* **AUSGANGSTEXT**:
---

Hallo Dagmar!
Was Du da schilderst, kenne ich ziemlich genau von einer Problemhundberatung, bei der es auch um einen Hovi ging. Die Leute wollten eigentlich einen Golden Retriever, der alle Men-schen liebt. Da der Hund damals aber gerade in Mode kam und sie keinen Modehund wollten, legten sie sich eben einen Hovi zu. Biscas Fraule ist sehr sanft und hat die Erziehung ziemlich schleifen lassen. Nun ist Bisca erwachsen (3J) und ein richtiger Hovi: Sie verbellt Leute, die auf das Grundstück wollen, schaut sich Besucher erstmal an und versucht, die Lage abzuklären. Bei Fraule ist sie unsicher, weil auch das Frauchen unsicher ist, bei ihrer Tochter ist sie abgeklärt, weil die Tochter (15)eine ruhige Ausstrahlung mit natürlicher Autorität hat. Im Urlaub mit Fraule kam nun folgendes vor:
Bauernhof, Labrador-Mix auf dem Hof, viele Kinder. Bisca und Labi spielen zu wild, die Kinder sind durch Umrennen gefährdet, also bleibt Bisca an der Leine in Fraules Nähe. Besucher, die ab dem zweiten Tag den Hof betreten, werden verbellt. Ein entfernter Bekannter („wir kenne ihn so ein bißchen“
kommt auf den Hof, Bisca bellt und zieht sich dann zu Fraule zurück. Der Mann meint, er müsse dem Hund etwas anschaffen, geht auf ihn zu, beugt sich vor und sagt „Platz!“. Bisca knurrt und der Mann sagt am nächsten Tag „Ihr habt eine Bestie!“ Fraule ist das peinlich. Dann liegt Bisca unter einer Bank bei Fraule, sie achtet nicht auf den Hund und ein Kind beugt sich zum Hund runter und krabbelt auf ihn zu – Bisca schnappt. Also alles ähnlich wie in Deinem Fall.
Wir haben der Frau nun geraten: Sie muß sich damit abfinden, daß ein Hovi nicht everybodys darling ist, sondern ein Hund, der aufpaßt, selber aber selten aggressiv wird. Er ist eher der Hund, der seinen Herrn herbeiruft und dann abwartet, wie sein Herr reagiert. Fremde werden dann ins Haus gelassen, wenn Herrle sie auch hineinläßt, aber man behält sie besser im Auge. Fremde Kinder werden angesehen wie alle Fremde, sie sollten den Hund in Ruhe lassen. Es ist kein Spielhund. Ein Kind mit einem Hovi im Garten mit einem geliebten Hundespielzeug allein zu lassen, ist leichtsinnig bis verantwortungslos sowohl vom Hundebesitzer als auch von den Eltern. Man kann ja einem Gartenbesitzer auch keinen Vorwurf machen, daß ein Kind fast ertrunken wäre, nur weil im Garten ein Teich ist. Der Gartenbesitzer sollte vielleicht den Teich einzäunen (den Hovi bei sich behalten und ihn im Auge haben), die Eltern sollten ihr Kind auch nicht aus den Augen lassen. Spielzeug oder Kaukonochen sollten grundsätzlich nicht herumliegen, das führt schnell zu Zoff.

---

(Transkribierte Seiteninhalte)
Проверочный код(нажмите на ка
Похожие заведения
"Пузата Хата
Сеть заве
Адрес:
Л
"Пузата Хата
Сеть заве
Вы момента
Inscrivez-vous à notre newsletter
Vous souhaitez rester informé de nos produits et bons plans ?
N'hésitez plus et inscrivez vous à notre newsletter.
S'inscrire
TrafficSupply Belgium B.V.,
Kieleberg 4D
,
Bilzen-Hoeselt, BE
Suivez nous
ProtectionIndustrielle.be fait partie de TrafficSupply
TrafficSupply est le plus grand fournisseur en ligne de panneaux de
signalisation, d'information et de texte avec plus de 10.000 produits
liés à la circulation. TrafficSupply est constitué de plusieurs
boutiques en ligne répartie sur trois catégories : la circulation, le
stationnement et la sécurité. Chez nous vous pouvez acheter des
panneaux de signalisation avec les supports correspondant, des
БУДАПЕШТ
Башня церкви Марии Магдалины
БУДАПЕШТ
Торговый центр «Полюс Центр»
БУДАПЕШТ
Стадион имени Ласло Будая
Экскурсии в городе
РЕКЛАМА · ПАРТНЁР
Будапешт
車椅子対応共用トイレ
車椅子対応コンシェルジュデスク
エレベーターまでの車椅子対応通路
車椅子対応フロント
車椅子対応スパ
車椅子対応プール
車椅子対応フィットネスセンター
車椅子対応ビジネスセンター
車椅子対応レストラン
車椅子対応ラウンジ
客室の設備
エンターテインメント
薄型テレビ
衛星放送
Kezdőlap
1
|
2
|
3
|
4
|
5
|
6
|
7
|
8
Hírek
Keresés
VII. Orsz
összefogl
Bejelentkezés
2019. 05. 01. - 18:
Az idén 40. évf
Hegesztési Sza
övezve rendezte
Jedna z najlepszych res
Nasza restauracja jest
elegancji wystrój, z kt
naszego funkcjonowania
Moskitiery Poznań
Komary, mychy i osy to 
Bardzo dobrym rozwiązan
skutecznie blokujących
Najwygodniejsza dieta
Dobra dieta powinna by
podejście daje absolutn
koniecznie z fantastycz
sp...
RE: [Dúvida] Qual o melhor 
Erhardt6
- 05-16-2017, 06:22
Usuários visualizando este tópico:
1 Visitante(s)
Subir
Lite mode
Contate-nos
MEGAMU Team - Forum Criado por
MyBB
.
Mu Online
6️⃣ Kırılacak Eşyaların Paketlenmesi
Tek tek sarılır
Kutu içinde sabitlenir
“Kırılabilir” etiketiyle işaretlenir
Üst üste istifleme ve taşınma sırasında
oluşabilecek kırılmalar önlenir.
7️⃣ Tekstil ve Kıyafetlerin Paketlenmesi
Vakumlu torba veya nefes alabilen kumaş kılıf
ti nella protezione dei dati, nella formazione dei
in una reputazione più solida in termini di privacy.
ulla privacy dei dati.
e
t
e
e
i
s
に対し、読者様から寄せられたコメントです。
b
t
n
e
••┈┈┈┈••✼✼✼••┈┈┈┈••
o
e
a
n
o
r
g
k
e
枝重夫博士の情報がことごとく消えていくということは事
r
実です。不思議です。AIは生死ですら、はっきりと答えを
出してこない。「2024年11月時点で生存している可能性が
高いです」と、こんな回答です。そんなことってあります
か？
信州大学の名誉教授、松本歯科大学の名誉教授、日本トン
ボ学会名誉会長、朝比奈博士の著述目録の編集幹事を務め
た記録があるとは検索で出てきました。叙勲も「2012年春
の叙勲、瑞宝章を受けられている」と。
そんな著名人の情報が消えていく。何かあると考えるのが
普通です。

---

* **ZIEL DER ÜBUNG**:
Nenne bitte alle Verhaltensweisen, an denen der Ausgangstext festmacht, dass Bisca als Erwachsene „ein richtiger Hovi“ ist.

* **AUSGABE**:
- Sie verbellt Leute, die auf das Grundstück wollen.
- Sie schaut sich Besucher erstmal an.
- Sie versucht, die Lage abzuklären.